As the global race to improve prediction methods for neurological drug efficacy continues, Itay&Beyond believes its approach offers advantages over competitors using molecular biomarkers, which Nisim describes as having “a dodgy success rate.”
It’s important to note — and Perets did — that Itay&Beyond’s innovation isn’t urine-based stem cells or growing brains on computer chips. The key to the company’s innovation is in fitting together several pre-existing pieces into a unique process that serves the exact purpose it was intended to fulfill.
A good team, a necessary innovation
This innovation addresses a critical problem in drug development: the extremely low success rate of treatments for neurological disorders when moving from preclinical (typically animal-based) testing to human clinical trials.
According to the company’s research, “in the past 20 years, only five drugs for these conditions have been approved by the FDA,” representing less than a 1% success rate despite 245 million children and adults worldwide needing better solutions.
The timing for such an innovation is particularly notable considering a recent rise in the rate of autism diagnosis worldwide. According to the Centers for Disease Control and Prevention (CDC), as of 2020, 1 in 36 children in the United States has been diagnosed with autism spectrum disorder. This represents a 312% rise in ASD prevalence since 2000.
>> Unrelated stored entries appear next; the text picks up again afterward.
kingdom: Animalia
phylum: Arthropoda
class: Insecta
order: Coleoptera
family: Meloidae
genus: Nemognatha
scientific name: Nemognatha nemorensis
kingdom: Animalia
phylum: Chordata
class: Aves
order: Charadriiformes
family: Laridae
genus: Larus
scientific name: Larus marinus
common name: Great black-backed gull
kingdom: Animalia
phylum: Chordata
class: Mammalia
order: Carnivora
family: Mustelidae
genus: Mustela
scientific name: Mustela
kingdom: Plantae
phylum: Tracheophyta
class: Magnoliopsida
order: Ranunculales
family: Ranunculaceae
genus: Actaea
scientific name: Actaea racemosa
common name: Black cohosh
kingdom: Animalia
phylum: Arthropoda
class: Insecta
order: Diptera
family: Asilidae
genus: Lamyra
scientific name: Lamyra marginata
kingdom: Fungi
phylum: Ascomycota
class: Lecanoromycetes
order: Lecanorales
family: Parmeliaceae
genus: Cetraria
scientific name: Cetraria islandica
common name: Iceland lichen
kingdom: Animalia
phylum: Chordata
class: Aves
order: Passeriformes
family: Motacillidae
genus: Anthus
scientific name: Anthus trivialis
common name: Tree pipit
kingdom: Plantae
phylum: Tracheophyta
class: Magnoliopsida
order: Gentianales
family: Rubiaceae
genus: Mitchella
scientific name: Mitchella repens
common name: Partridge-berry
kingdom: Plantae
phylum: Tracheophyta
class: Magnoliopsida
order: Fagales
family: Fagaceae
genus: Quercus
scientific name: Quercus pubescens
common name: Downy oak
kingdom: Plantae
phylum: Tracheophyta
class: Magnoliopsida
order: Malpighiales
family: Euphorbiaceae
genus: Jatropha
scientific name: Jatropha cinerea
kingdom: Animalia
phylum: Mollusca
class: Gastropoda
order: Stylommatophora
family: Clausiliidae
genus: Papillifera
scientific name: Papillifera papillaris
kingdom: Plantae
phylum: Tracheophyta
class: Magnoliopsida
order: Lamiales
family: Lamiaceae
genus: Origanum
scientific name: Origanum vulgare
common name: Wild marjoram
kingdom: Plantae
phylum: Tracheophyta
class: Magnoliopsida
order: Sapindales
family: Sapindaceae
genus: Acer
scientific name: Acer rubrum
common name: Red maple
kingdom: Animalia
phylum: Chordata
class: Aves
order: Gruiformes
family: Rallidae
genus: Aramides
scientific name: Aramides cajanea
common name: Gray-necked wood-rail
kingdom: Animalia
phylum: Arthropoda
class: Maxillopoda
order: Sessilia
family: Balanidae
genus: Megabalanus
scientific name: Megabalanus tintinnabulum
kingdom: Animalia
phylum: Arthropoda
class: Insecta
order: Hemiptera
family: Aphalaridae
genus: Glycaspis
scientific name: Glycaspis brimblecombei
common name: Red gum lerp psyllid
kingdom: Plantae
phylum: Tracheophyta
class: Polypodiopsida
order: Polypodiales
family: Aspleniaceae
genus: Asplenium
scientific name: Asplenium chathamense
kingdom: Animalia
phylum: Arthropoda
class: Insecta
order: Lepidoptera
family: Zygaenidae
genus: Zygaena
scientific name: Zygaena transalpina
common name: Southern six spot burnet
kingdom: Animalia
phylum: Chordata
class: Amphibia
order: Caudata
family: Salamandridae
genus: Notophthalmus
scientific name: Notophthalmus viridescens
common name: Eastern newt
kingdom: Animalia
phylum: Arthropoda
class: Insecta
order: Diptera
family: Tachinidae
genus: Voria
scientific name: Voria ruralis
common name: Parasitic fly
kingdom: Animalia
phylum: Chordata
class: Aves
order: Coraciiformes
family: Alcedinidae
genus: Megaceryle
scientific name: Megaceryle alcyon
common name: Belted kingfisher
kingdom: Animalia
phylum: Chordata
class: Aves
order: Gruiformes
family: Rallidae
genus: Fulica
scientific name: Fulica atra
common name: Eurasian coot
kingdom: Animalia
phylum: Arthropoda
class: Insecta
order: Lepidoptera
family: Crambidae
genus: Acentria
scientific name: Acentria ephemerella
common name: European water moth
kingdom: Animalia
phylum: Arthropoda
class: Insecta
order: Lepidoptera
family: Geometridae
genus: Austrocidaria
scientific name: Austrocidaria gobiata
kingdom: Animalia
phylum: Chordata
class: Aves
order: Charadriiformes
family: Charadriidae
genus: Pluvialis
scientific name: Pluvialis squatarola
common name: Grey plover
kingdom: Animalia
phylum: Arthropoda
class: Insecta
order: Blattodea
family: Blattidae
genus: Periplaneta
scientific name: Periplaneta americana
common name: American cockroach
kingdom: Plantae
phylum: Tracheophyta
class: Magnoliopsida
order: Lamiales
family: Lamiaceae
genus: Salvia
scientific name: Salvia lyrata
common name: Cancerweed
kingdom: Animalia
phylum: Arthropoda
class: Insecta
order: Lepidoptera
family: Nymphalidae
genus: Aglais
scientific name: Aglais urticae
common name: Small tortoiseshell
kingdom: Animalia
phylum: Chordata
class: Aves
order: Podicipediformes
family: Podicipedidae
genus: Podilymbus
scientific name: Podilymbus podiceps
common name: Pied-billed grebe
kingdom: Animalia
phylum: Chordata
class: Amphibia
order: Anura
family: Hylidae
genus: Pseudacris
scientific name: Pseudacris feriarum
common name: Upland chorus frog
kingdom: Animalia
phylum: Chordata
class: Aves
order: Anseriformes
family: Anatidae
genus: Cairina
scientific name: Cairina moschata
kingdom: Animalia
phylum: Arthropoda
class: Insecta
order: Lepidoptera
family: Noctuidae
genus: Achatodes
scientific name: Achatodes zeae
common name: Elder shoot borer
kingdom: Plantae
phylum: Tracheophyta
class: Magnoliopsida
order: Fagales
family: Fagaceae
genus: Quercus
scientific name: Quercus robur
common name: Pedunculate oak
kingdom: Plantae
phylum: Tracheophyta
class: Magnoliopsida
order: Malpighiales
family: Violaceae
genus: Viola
There’s also a personal aspect to the company’s origins. Perets was approached by a high-tech entrepreneur whose 12-year-old son, Itay, has autism. The father wanted to understand how stem cells might be used in autism treatment, inspiring the venture that would eventually bear his son’s name.

Despite operating with relatively modest funding of $3 million, Itay&Beyond has assembled a team of six: PhDs in computer science and biology along with AI experts who, according to Perets, “could easily make more money or have faster career growth, but they’ve all come to the company for the mission.”
“To work on this kind of project is mind-blowing for a scientist with curiosity, and they come with the motivation to change the world, to change the way that we develop treatments and to get better treatments to clinics faster.”